BACKGROUND
In many large health centers, patients face long appointment wait times and difficulties accessing care. Last minute cancellations and patient no-shows leave unfilled slots in a clinician’s schedule, exacerbating delays in care from poor access. The mismatch between supply of outpatient appointments and patient demand has led health systems to adopt many tools and strategies to minimize appointment no-show rates and fill open slots left by patient cancellations.
OBJECTIVE
We evaluated an EHR-based self-scheduling tool, Fast Pass, at a large academic medical center to understand the impacts of the tool on patient access and organizational revenue.
METHODS
Fast Pass appointment offers and scheduling data, including patient demographics was extracted from the electronic health record (EHR) from 6/18/2022 - 3/9/2023. Outcomes of Fast Pass offers (accepted, declined, expired, unavailable), and outcomes of Fast Pass scheduled appointments (completed, canceled, no-show) were stratified based on appointment specialty.

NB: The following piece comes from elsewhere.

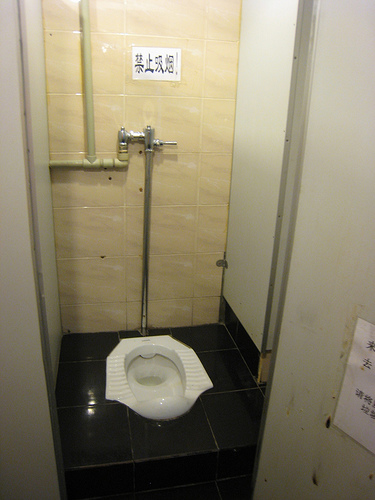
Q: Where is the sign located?
A: On the wall.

For each specialty, the patient service revenue from Fast Pass was calculated using the visit slots filled, the payer mix of the appointments, and the contribution margin by payer.
RESULTS
From 6/18/2022 - 3/9/2023, there were a total of 60,660 Fast Pass offers sent to patients for 21,978 available appointments. Of these offers, 6,603 (11.0%) were accepted across all departments and 5,399 (8.9%) visits were completed. Patients were seen a median (SD) of 14 (4-33) days sooner for their appointments. In a multivariate logistic regression model with primary outcome Fast Pass offer acceptance, patients who were 65+ of age (vs 20-40), other ethnicity (vs White), primarily Chinese speakers and other language speakers (vs English speaking) were less likely to accept an offer. Fast Pass added 2,576 patient service hours to the clinical schedule, with a median (IQR) of 251 hours (216 - 322) per month. The estimated dollar value of physician fees from these visits scheduled through nine months of Fast Pass scheduling in professional fees at our institution was $2,931,968.
CONCLUSIONS
Self-scheduling tools that provide patients an opportunity to schedule into canceled appointments have the potential to both improve patient access and efficiently capture lost revenue from visit cancelations. The demographics of the patients accepting these offers suggests that such digital tools may exacerbate inequities in access.